I can’t decipher that much more than to say I mean it. And since then I’ve carried a certain lightheartedness into most everything I do. I feel like I had to come back to understand that nothing you love is ever gone and if anything you feel it stronger in memory. I feel like I had to come back to reconnect with a part of myself I had stifled purposefully when I graduated because I thought it was the right thing to do. I feel like I had to come back to break down the dichotomy of college versus the ‘real world’ (they are both real) and to be an earlier version of myself (if only temporarily) and recognize again the parts that I like and want to keep (in particular, a generous sense of humor). I feel like I had to come back to see old friends and feel old feelings and spend a three-day interlude outside of this chapter of my life. It wasn’t so much re-reading a previous chapter as it was picking up a new book by a favorite author.
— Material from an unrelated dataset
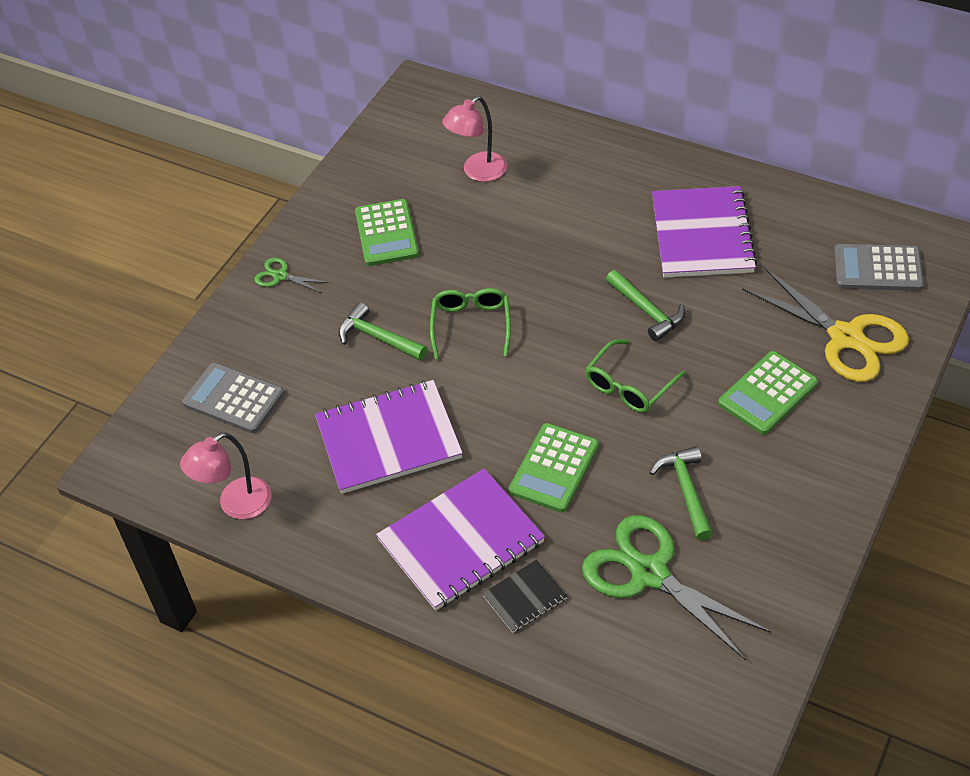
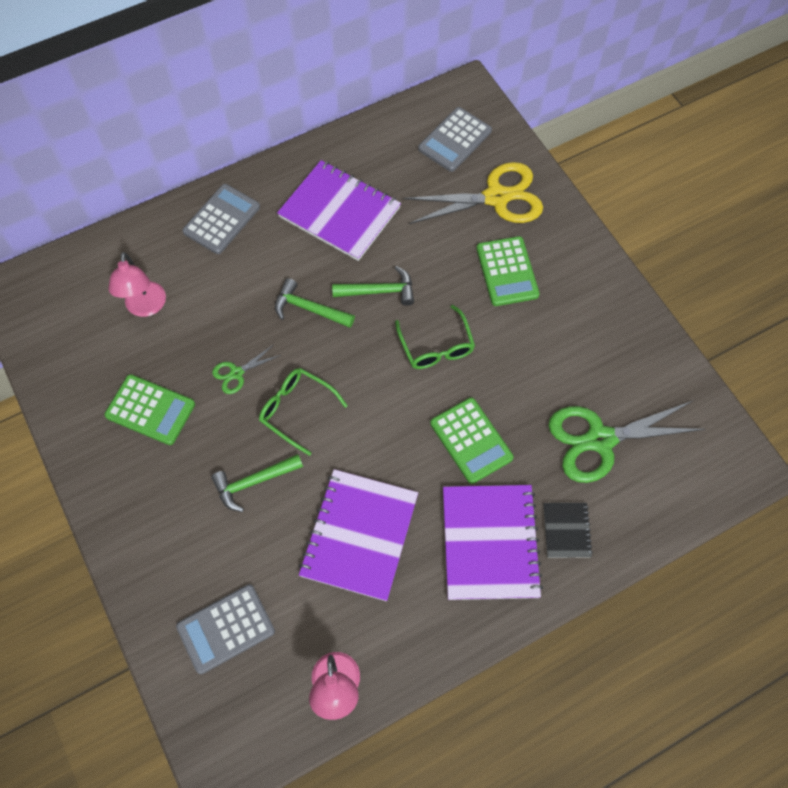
camera: 60 degrees left, 15 degrees up
green scissors [254,258,329,293] -> green scissors moved to [212,345,281,394]
green hammer [650,446,713,541] -> green hammer moved to [275,278,355,328]
none -> grey calculator [182,184,260,254]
There’s one more thing I want to add, which is for Angela Zhang, who has consistently pushed my thinking on topics like these and has contributed as much if not more to my personal growth than anybody else. Angela, you already know a lot about the power of interludes (send me a postcard from China), but I want to add something to our understanding: They make us feel young again. I think this is because — in varying degrees — they connect us with who we were, show us who we are, and tease us with who we could be. Put another way: this interlude made me feel young again because of all the different versions of myself I got to be. Conversely, I’ve come to believe that getting older is the process of letting go. Getting older is realizing how many lives you will not lead. But it isn’t linear. And it isn’t inevitable. And it isn’t even an effect of time, not entirely anyway. It’s how you choose to live. So love more. Think more. Try to be surprised. Embrace interludes. Be nostalgic. Laugh often. Go for walks. Appreciate beauty. Cry everyday. Write things down.
Footnotes:
*If I had to pick a single metric to serve as a proxy for human satisfaction, it would be the percentage decrease in iPhone screen time.
**and to stream the tail-end of Eliud Kipchoge’s historic sub-2 hour marathon.
***The other reason time seems to speed up is that every additional year you live comprises less of your total lived experience. When you turn 1, your first year of life (Y1) comprises 100% of your lived experience (Y 1= life). When you turn 2, your second year of life (Y2) comprises 50% of your lived experience (Y1 + Y2 = life). By 3 it is 33% (Y1 + Y2 + Y3 = life) and so on so that each year feels shorter than the first relative to your entire experience of time.
****Not a typo. For readers unfamiliar with the ever-ongoing efficient compression of language, “what do” means “what do we do” but with fewer steps.